**AIM OF THE TASK:**
Write out the part of the testing article below that starts with "The lesson here" and goes on through "stick to using mocks.", word for word.

**QUOTED TEXT:**
The lesson here is always do a test against the real service. Even if you don’t make it part of your runs-all-the-time automated test suite, you need to know that your code works when interacting with the real thing.

I do go back and forth, though, on whether to have interaction with the real service in the test suite. In the wrapper I maintain for the WordPress Akismet spam-detection service, the test suite basically repeats itself: it runs one set of tests using unittest.mock to simulate the Akismet service, and another set of tests against the actual Akismet service. But Akismet provides direct API support for testing, including parameters to tell the Akismet service you’re running tests, and specific sample inputs that are guaranteed to produce certain types of responses. As far as I know, Pwned Passwords doesn’t do that, so for now I’ll probably stick to using mocks.

The accidental type error

This one happened a few years back in django-flashpolicies, and I wrote about it at the time, but it’s a good story so I’ll tell it again. For background: Flash (the browser plugin) has a same-origin rule for making requests, much like JavaScript, and you can override that by publishing an XML file that describes a policy for whether and how you’d like to allow Flash to make cross-domain requests to your site. So django-flashpolicies is a Django application that knows how to generate the correct XML, and provides a set of Django views for common types of policies as well as a Python class implementing the full policy specification and a view that can serialize it out to XML and serve it.

**DATA LINES:**
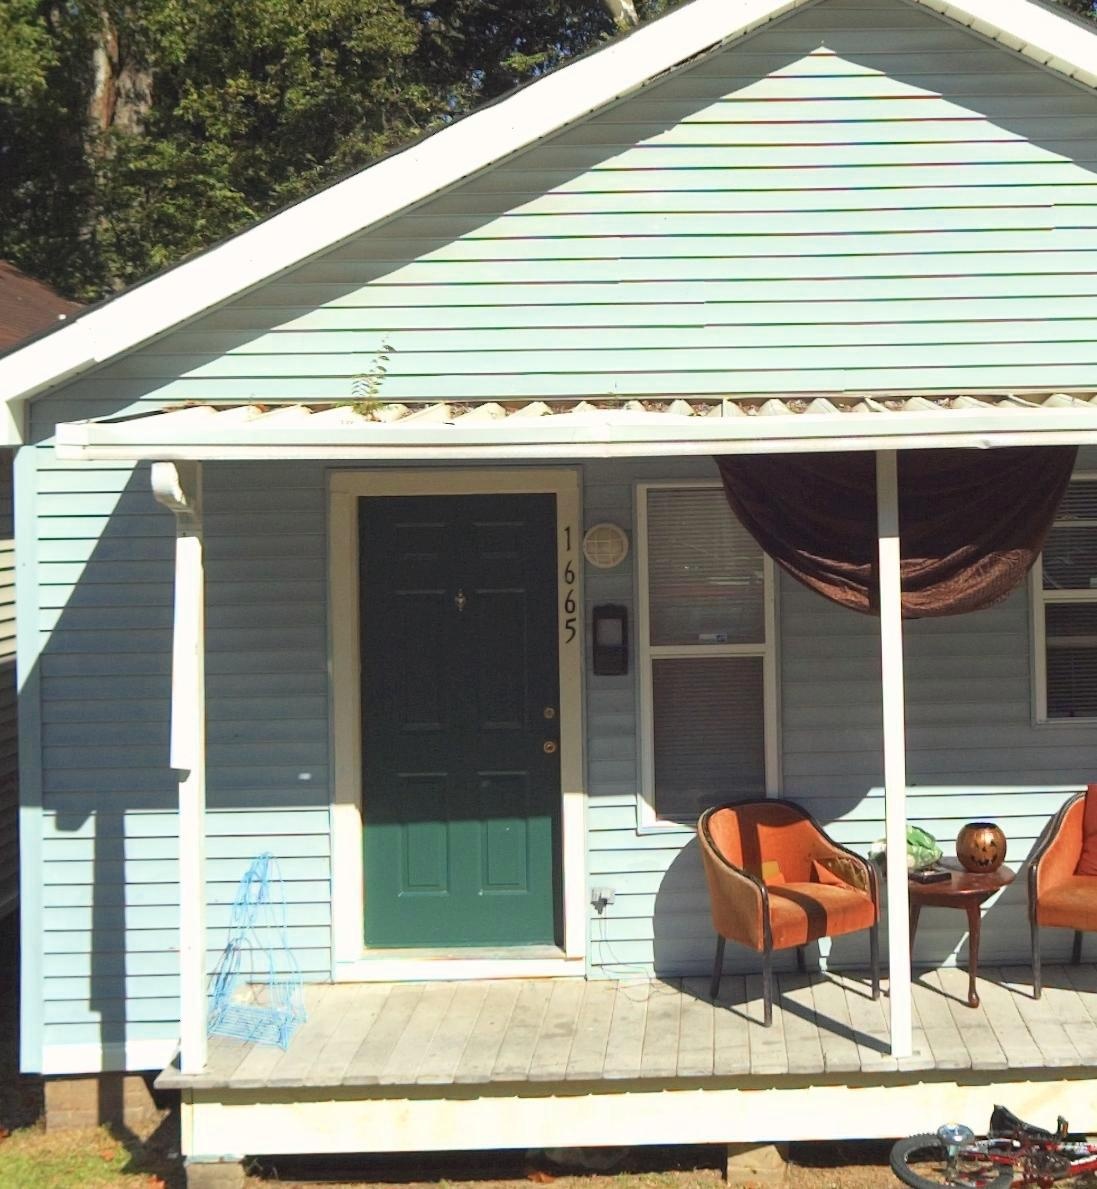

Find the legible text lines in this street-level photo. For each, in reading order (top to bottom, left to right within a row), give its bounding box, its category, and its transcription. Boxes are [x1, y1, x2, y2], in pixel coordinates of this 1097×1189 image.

[562, 523, 579, 646] StreetNumber: 1665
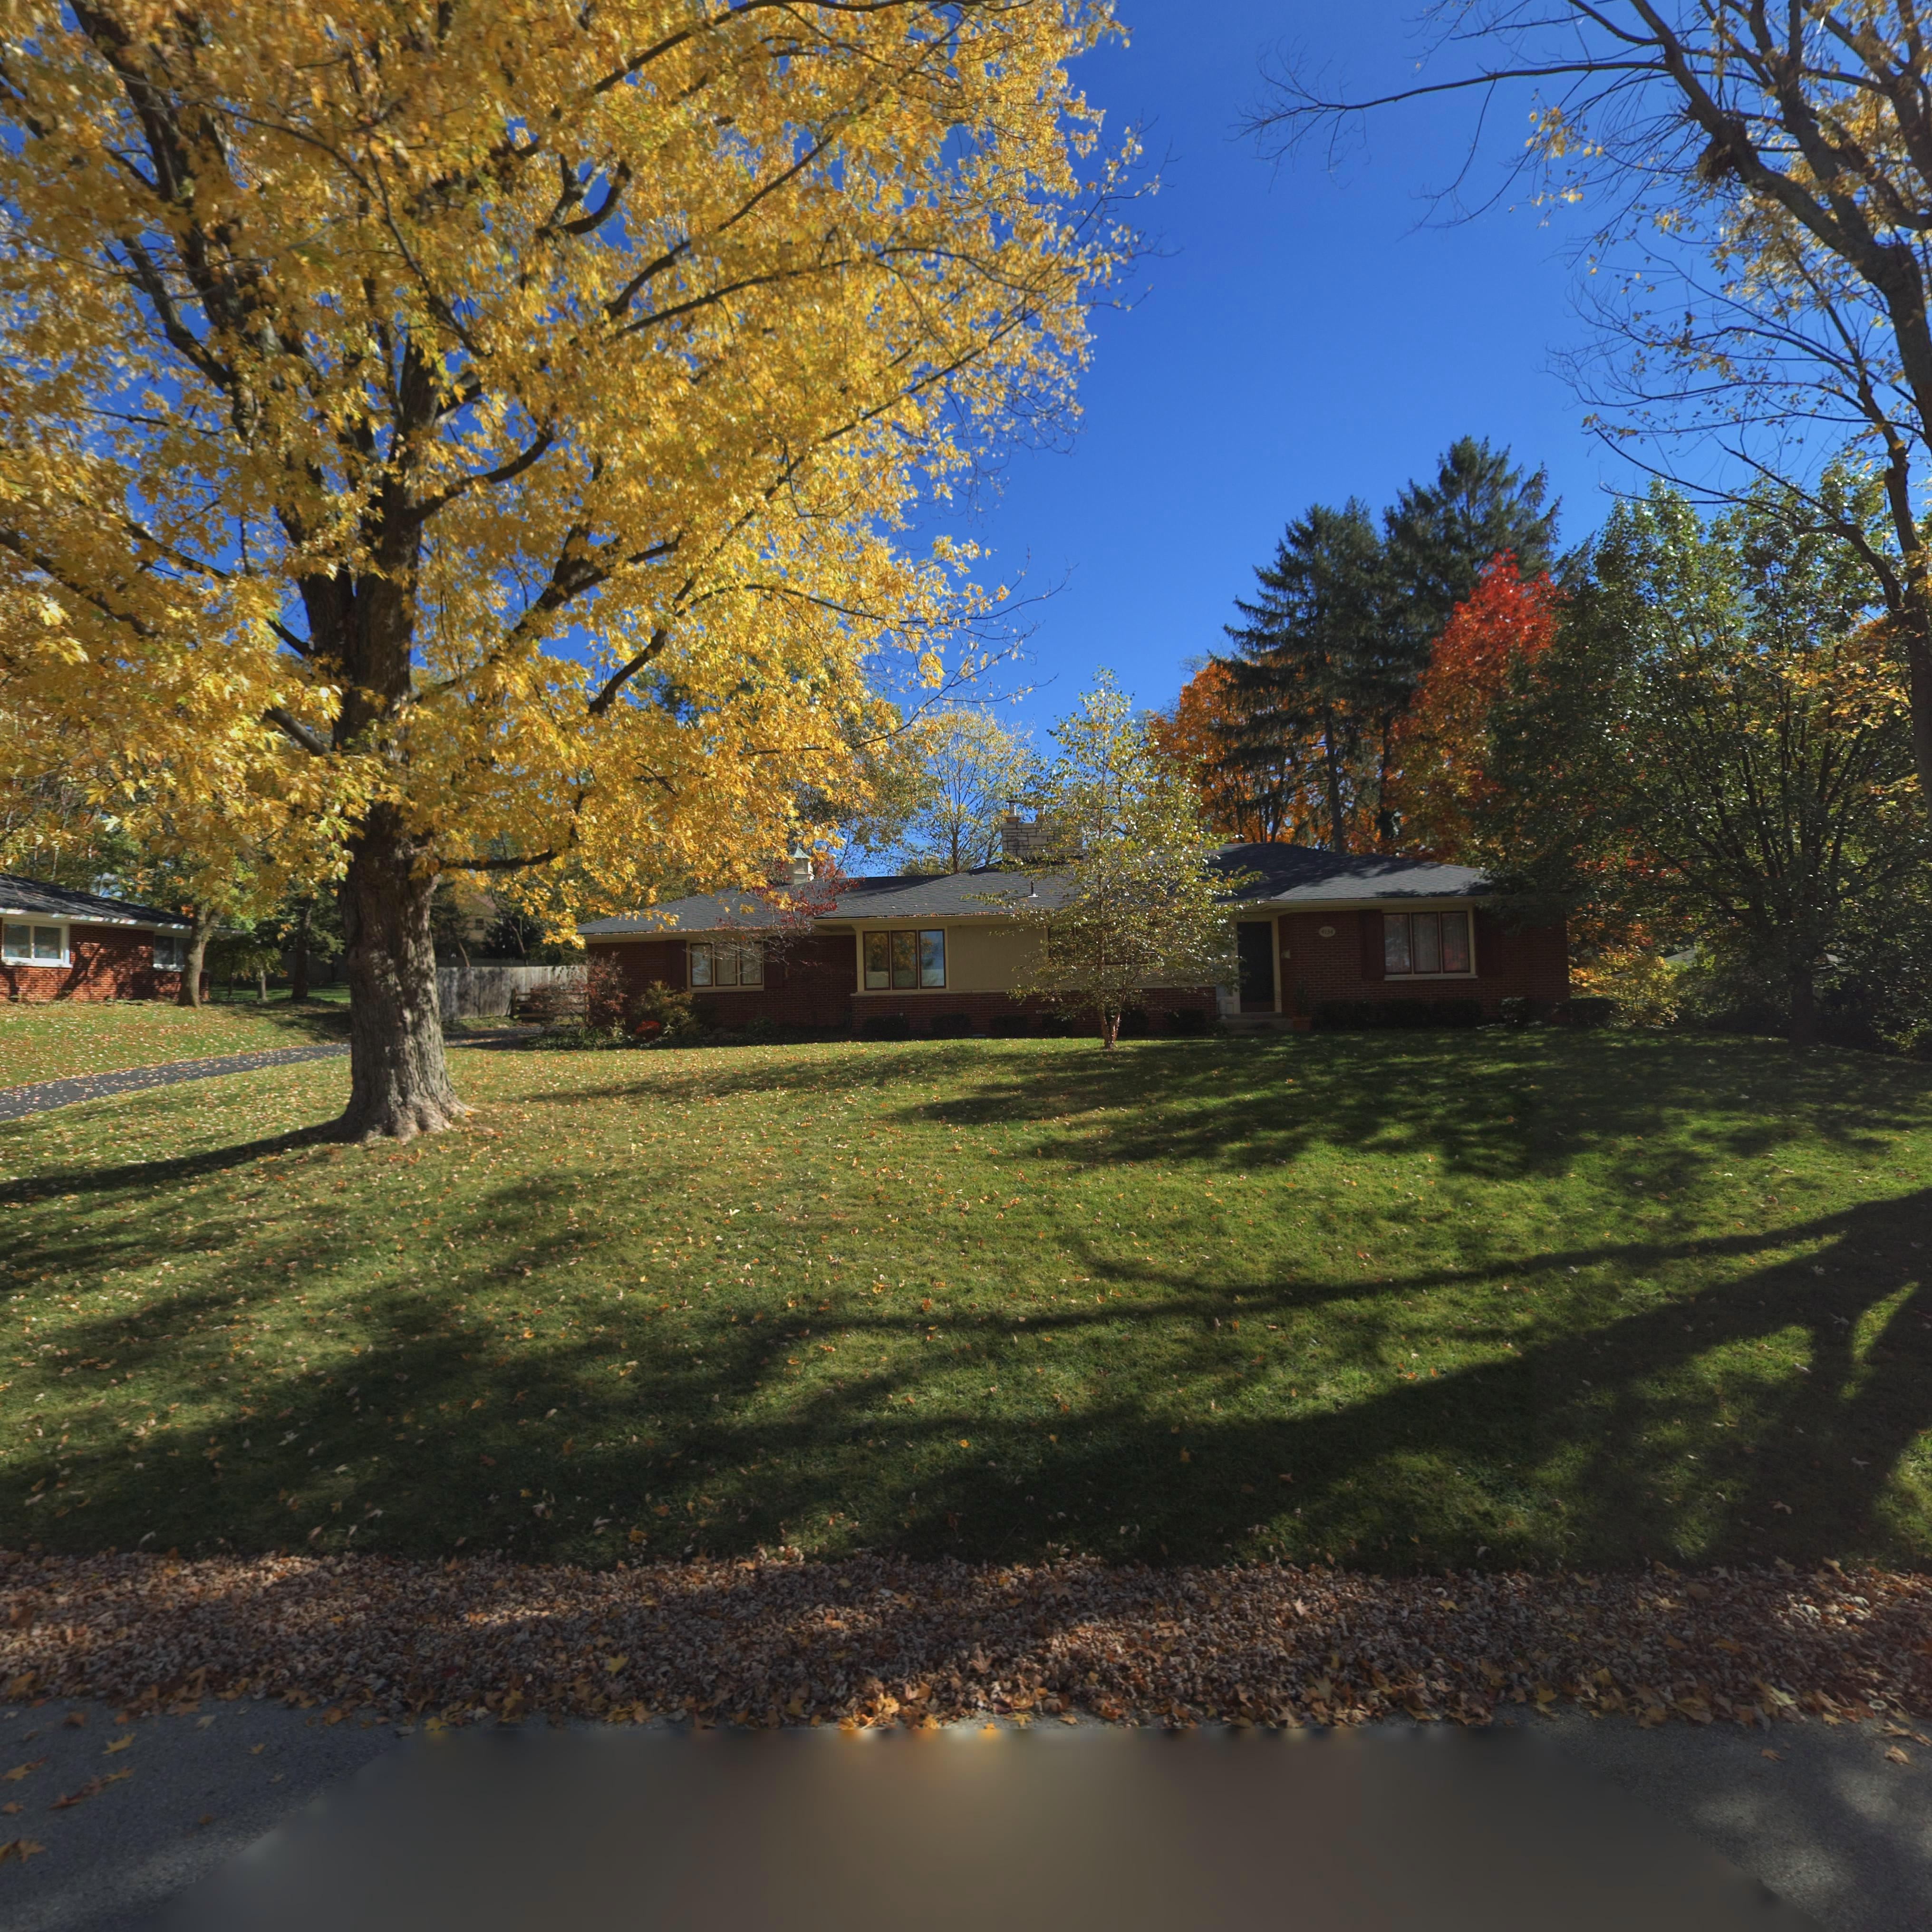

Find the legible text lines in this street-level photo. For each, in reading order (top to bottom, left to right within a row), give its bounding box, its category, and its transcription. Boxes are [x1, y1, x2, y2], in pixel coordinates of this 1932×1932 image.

**CORRECT ANSWER:**
The lesson here is always do a test against the real service. Even if you don’t make it part of your runs-all-the-time automated test suite, you need to know that your code works when interacting with the real thing.

I do go back and forth, though, on whether to have interaction with the real service in the test suite. In the wrapper I maintain for the WordPress Akismet spam-detection service, the test suite basically repeats itself: it runs one set of tests using unittest.mock to simulate the Akismet service, and another set of tests against the actual Akismet service. But Akismet provides direct API support for testing, including parameters to tell the Akismet service you’re running tests, and specific sample inputs that are guaranteed to produce certain types of responses. As far as I know, Pwned Passwords doesn’t do that, so for now I’ll probably stick to using mocks.